确定肾细胞癌(RCC)中肉瘤样分化(SD)的病理特征是否以及哪些可作为与总生存期(OS)相关的独立预测指标。
经机构审查委员会批准,选取2003年至2017年间诊断为肉瘤样肾细胞癌(sRCC)、梭形细胞肾细胞癌或伴有梭形细胞的肾细胞癌患者,并进行重新检查。分析的主要病理特征包括组织学亚型、肿瘤坏死、SD的Ki-67指数以及SD百分比(%SD)。组织学亚型分为透明细胞肾细胞癌和非透明细胞肾细胞癌。SD的Ki-67指数通过免疫组化染色确认。%SD通过显微镜检查所有肿瘤切片,然后给出整个肿瘤内的近似%SD来估计。在Cox比例风险回归模型中分析临床相关预后预测指标与OS的关联。采用Kaplan-Meier法生成生存曲线,并使用对数秩检验比较OS差异。

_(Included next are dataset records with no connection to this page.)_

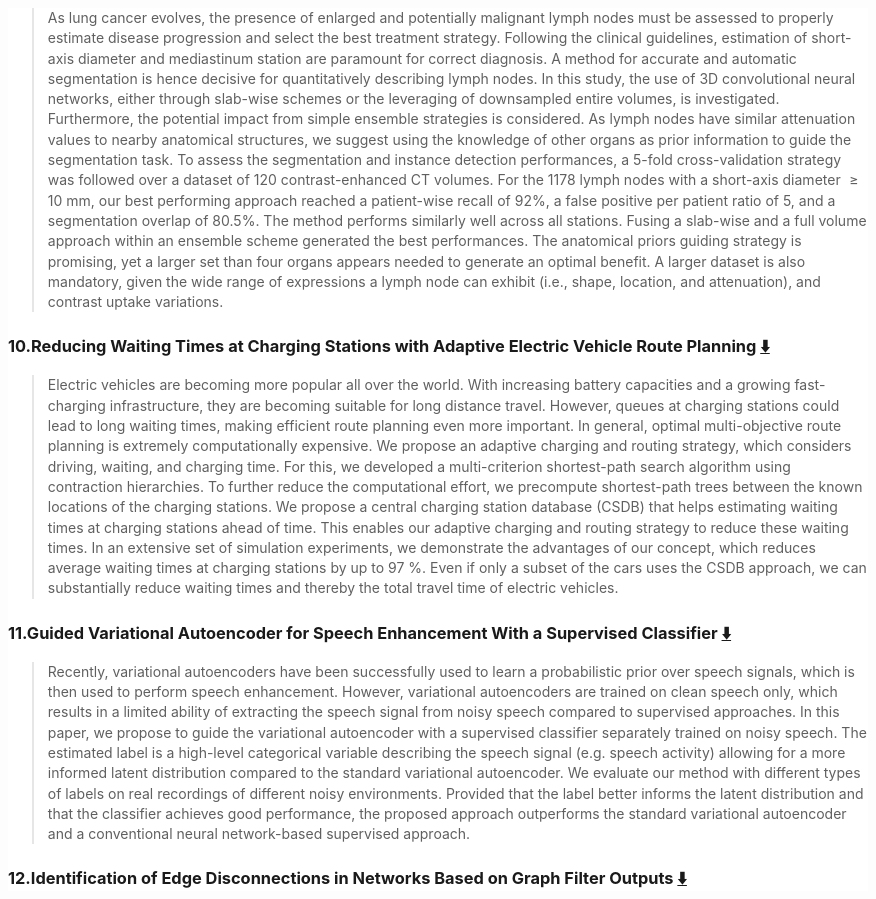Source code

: >  As lung cancer evolves, the presence of enlarged and potentially malignant lymph nodes must be assessed to properly estimate disease progression and select the best treatment strategy. Following the clinical guidelines, estimation of short-axis diameter and mediastinum station are paramount for correct diagnosis. A method for accurate and automatic segmentation is hence decisive for quantitatively describing lymph nodes. In this study, the use of 3D convolutional neural networks, either through slab-wise schemes or the leveraging of downsampled entire volumes, is investigated. Furthermore, the potential impact from simple ensemble strategies is considered. As lymph nodes have similar attenuation values to nearby anatomical structures, we suggest using the knowledge of other organs as prior information to guide the segmentation task. To assess the segmentation and instance detection performances, a 5-fold cross-validation strategy was followed over a dataset of 120 contrast-enhanced CT volumes. For the 1178 lymph nodes with a short-axis diameter $\geq10$ mm, our best performing approach reached a patient-wise recall of 92%, a false positive per patient ratio of 5, and a segmentation overlap of 80.5%. The method performs similarly well across all stations. Fusing a slab-wise and a full volume approach within an ensemble scheme generated the best performances. The anatomical priors guiding strategy is promising, yet a larger set than four organs appears needed to generate an optimal benefit. A larger dataset is also mandatory, given the wide range of expressions a lymph node can exhibit (i.e., shape, location, and attenuation), and contrast uptake variations.      
### 10.Reducing Waiting Times at Charging Stations with Adaptive Electric Vehicle Route Planning  [ :arrow_down: ](https://arxiv.org/pdf/2102.06503.pdf)
>  Electric vehicles are becoming more popular all over the world. With increasing battery capacities and a growing fast-charging infrastructure, they are becoming suitable for long distance travel. However, queues at charging stations could lead to long waiting times, making efficient route planning even more important. In general, optimal multi-objective route planning is extremely computationally expensive. We propose an adaptive charging and routing strategy, which considers driving, waiting, and charging time. For this, we developed a multi-criterion shortest-path search algorithm using contraction hierarchies. To further reduce the computational effort, we precompute shortest-path trees between the known locations of the charging stations. We propose a central charging station database (CSDB) that helps estimating waiting times at charging stations ahead of time. This enables our adaptive charging and routing strategy to reduce these waiting times. In an extensive set of simulation experiments, we demonstrate the advantages of our concept, which reduces average waiting times at charging stations by up to 97 %. Even if only a subset of the cars uses the CSDB approach, we can substantially reduce waiting times and thereby the total travel time of electric vehicles.      
### 11.Guided Variational Autoencoder for Speech Enhancement With a Supervised Classifier  [ :arrow_down: ](https://arxiv.org/pdf/2102.06454.pdf)
>  Recently, variational autoencoders have been successfully used to learn a probabilistic prior over speech signals, which is then used to perform speech enhancement. However, variational autoencoders are trained on clean speech only, which results in a limited ability of extracting the speech signal from noisy speech compared to supervised approaches. In this paper, we propose to guide the variational autoencoder with a supervised classifier separately trained on noisy speech. The estimated label is a high-level categorical variable describing the speech signal (e.g. speech activity) allowing for a more informed latent distribution compared to the standard variational autoencoder. We evaluate our method with different types of labels on real recordings of different noisy environments. Provided that the label better informs the latent distribution and that the classifier achieves good performance, the proposed approach outperforms the standard variational autoencoder and a conventional neural network-based supervised approach.      
### 12.Identification of Edge Disconnections in Networks Based on Graph Filter Outputs  [ :arrow_down: ](https://arxiv.org/pdf/2102.06428.pdf)
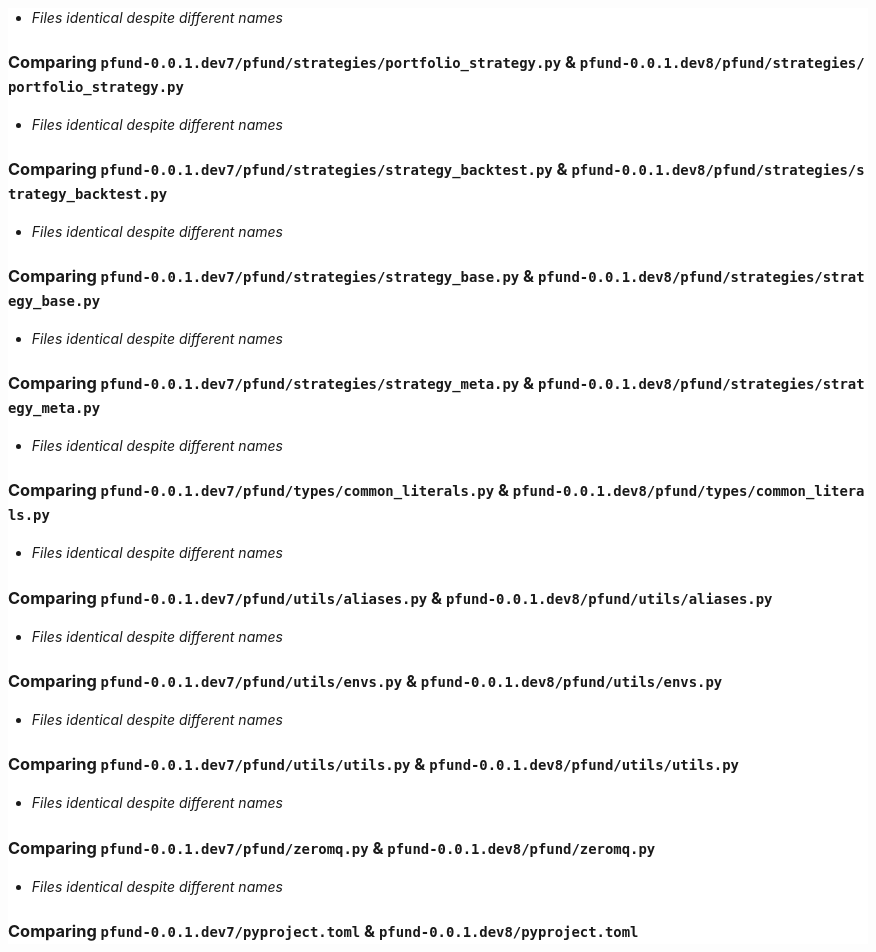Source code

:  * *Files identical despite different names*

### Comparing `pfund-0.0.1.dev7/pfund/strategies/portfolio_strategy.py` & `pfund-0.0.1.dev8/pfund/strategies/portfolio_strategy.py`

 * *Files identical despite different names*

### Comparing `pfund-0.0.1.dev7/pfund/strategies/strategy_backtest.py` & `pfund-0.0.1.dev8/pfund/strategies/strategy_backtest.py`

 * *Files identical despite different names*

### Comparing `pfund-0.0.1.dev7/pfund/strategies/strategy_base.py` & `pfund-0.0.1.dev8/pfund/strategies/strategy_base.py`

 * *Files identical despite different names*

### Comparing `pfund-0.0.1.dev7/pfund/strategies/strategy_meta.py` & `pfund-0.0.1.dev8/pfund/strategies/strategy_meta.py`

 * *Files identical despite different names*

### Comparing `pfund-0.0.1.dev7/pfund/types/common_literals.py` & `pfund-0.0.1.dev8/pfund/types/common_literals.py`

 * *Files identical despite different names*

### Comparing `pfund-0.0.1.dev7/pfund/utils/aliases.py` & `pfund-0.0.1.dev8/pfund/utils/aliases.py`

 * *Files identical despite different names*

### Comparing `pfund-0.0.1.dev7/pfund/utils/envs.py` & `pfund-0.0.1.dev8/pfund/utils/envs.py`

 * *Files identical despite different names*

### Comparing `pfund-0.0.1.dev7/pfund/utils/utils.py` & `pfund-0.0.1.dev8/pfund/utils/utils.py`

 * *Files identical despite different names*

### Comparing `pfund-0.0.1.dev7/pfund/zeromq.py` & `pfund-0.0.1.dev8/pfund/zeromq.py`

 * *Files identical despite different names*

### Comparing `pfund-0.0.1.dev7/pyproject.toml` & `pfund-0.0.1.dev8/pyproject.toml`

共有2089例连续的肾细胞癌患者转诊至我科,其中62例(3.0%)患者在重新检查可疑病例的可用切片后被确定有SD的组织学成分。最后,排除9例信息不充分的患者后,53例患者纳入生存分析。在最后一次随访时,38例(71.7%)患者死亡。所有患者从手术日期起的中位OS为11.0个月。有临床远处转移(cM)的患者中位OS仅为3个月,而无临床远处转移(cM)的患者为21个月。肿瘤分期、临床远处转移状态、Ki-67指数和%SD是53例患者多因素分析中的独立预测指标。然而,在cM患者队列中,我们发现在多因素分析中只有%SD和Ki-67指数是OS的两个独立预测指标。
sRCC患者预后很差。SD的Ki-67指数和%SD被确定为两个最重要的独立预测指标,特别是对于非转移性患者。我们也观察到了本研究的局限性,还需要进一步研究。